(SOURCE DATA)
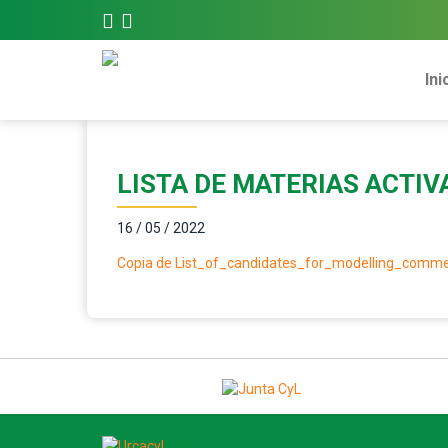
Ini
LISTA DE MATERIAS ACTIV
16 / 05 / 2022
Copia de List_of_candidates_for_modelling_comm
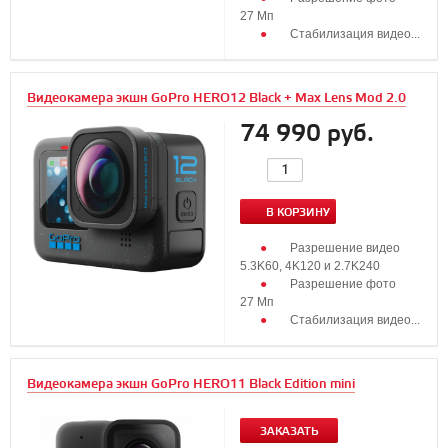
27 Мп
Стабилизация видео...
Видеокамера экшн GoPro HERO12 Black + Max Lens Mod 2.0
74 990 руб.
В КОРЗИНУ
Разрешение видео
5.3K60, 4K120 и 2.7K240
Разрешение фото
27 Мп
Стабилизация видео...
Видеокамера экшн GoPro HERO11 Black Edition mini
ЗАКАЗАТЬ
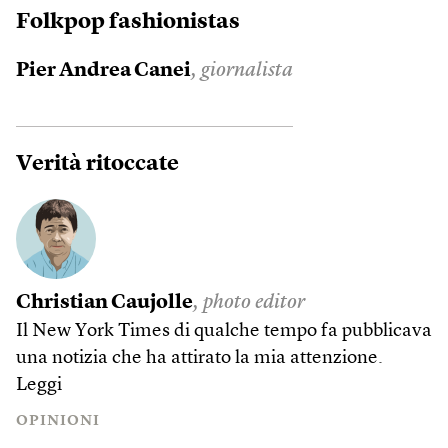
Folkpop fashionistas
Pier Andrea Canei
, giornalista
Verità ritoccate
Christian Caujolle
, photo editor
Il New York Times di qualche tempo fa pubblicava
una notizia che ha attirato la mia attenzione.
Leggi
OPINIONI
(End SOURCE DATA)
(SOURCE DATA)
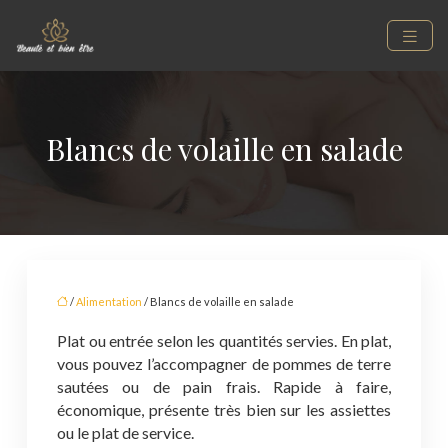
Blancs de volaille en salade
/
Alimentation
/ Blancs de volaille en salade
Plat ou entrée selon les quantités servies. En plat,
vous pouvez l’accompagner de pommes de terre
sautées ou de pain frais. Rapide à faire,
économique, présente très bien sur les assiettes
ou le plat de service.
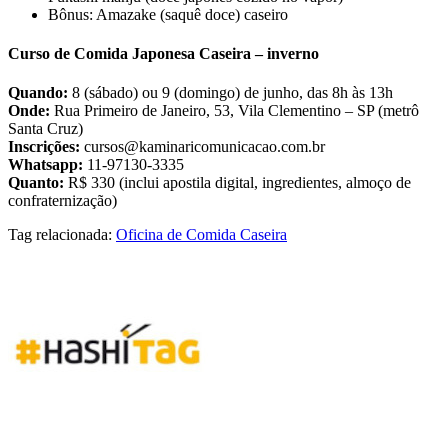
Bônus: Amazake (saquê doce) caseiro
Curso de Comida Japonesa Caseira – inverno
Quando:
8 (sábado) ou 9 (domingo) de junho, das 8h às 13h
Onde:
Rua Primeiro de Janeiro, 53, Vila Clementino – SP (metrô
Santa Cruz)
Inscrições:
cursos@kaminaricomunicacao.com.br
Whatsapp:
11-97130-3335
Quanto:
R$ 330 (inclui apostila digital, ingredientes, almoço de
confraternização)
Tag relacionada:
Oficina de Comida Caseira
(End SOURCE DATA)
(SOURCE DATA)
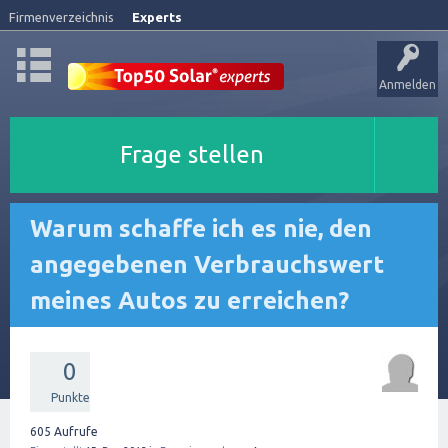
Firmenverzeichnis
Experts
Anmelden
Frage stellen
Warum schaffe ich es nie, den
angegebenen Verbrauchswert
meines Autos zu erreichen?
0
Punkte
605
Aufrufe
(End SOURCE DATA)
REQUIREMENT:
Copy out verbatim the lines running from the line containing "Bônus: Amazake (saquê doce) caseiro" up to and including the line containing "Oficina de Comida Caseira".

OUTPUT OF THE EXERCISE:
Bônus: Amazake (saquê doce) caseiro
Curso de Comida Japonesa Caseira – inverno
Quando:
8 (sábado) ou 9 (domingo) de junho, das 8h às 13h
Onde:
Rua Primeiro de Janeiro, 53, Vila Clementino – SP (metrô
Santa Cruz)
Inscrições:
cursos@kaminaricomunicacao.com.br
Whatsapp:
11-97130-3335
Quanto:
R$ 330 (inclui apostila digital, ingredientes, almoço de
confraternização)
Tag relacionada:
Oficina de Comida Caseira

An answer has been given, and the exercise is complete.